The JSON files in examples/ are configurations for example TensorFlow jobs. Each
example specifies the number of workers, gpu workers, parameter servers, and the
necessary resources for each of those tasks. Additionally, each example provides
a job URL, a job path, and a job name. The job URL should point to either a TensorFlow
Python file or a ZIP containing a TensorFlow Python file (in addition to helper
files and potentially some data to train on). If the job URL points to a ZIP, the job
path specifies the location of the Python file with your main function within that ZIP.

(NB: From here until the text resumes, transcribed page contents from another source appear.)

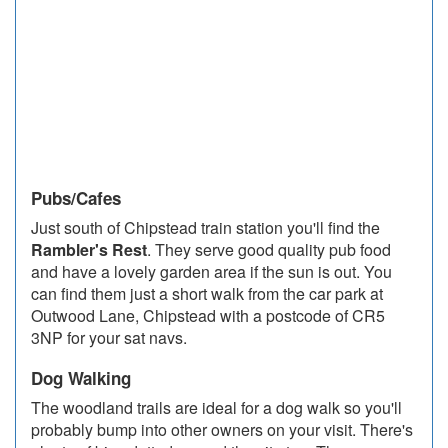
Pubs/Cafes
Just south of Chipstead train station you'll find the
Rambler's Rest
. They serve good quality pub food
and have a lovely garden area if the sun is out. You
can find them just a short walk from the car park at
Outwood Lane, Chipstead with a postcode of CR5
3NP for your sat navs.
Dog Walking
The woodland trails are ideal for a dog walk so you'll
probably bump into other owners on your visit. There's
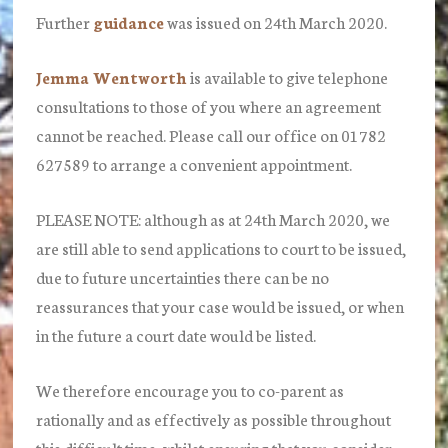
Further
guidance
was issued on 24th March 2020.
Jemma Wentworth
is available to give telephone
consultations to those of you where an agreement
cannot be reached. Please call our office on
01782
627589
to arrange a convenient appointment.
PLEASE NOTE: although as at 24th March 2020, we
are still able to send applications to court to be issued,
due to future uncertainties there can be no
reassurances that your case would be issued, or when
in the future a court date would be listed.
We therefore encourage you to co-parent as
rationally and as effectively as possible throughout
this difficult time, whilst ensuring that you consider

The job name is simply the name of that Python file (without the .py extension). For
example, suppose job_url pointed to a ZIP with the following structure:
my_job
├── README.md
├── utils
└── parse_data.py
└── translate.py
├── data
└── some_data1.tfrecord
└── some_data2.tfrecord
└── some_data3.tfrecord
├── training
└── train_model.py
└── eval_model.py
Assume that train_model.py contains the main function that we want to run. In
this example, we would set the job fields as follows:
"job_url" : <job_url>,
"job_path" : "my_job/training",
"job_name" : "train_model"The shared_filesystem field is the last important piece to consider in the
examples. The framework works best when you use GCS as a shared filesystem. To
use GCS, you will need a bucket and a Service Account with read/write access to
that bucket. Download the JSON key file for your Service Account, and add it as
a DC/OS secret with the name gcs_key (as described in Build Instructions). The
shared_filesystem field should point to this GCS bucket with the following format:
gs://<bucket-name>/path/to/folder
This path will be passed to your main function as log_dir at runtime. If you choose not
to specify a shared filesystem, the wrapper will pass in a persistent volume (living in
$MESOS_SANDBOX/tf-volume) as log_dir instead. Note that distributed TensorFlow will not
be able to recover from failures automatically if the Chief Worker and the Parameter Servers
do not all have access to the latest checkpoint file.
To create your own examples or test custom configurations, use the bin/new-config.sh
script. It accepts the name of your example as the only argument, and it will generate a config template
in the un-tracked examples/local/ directory.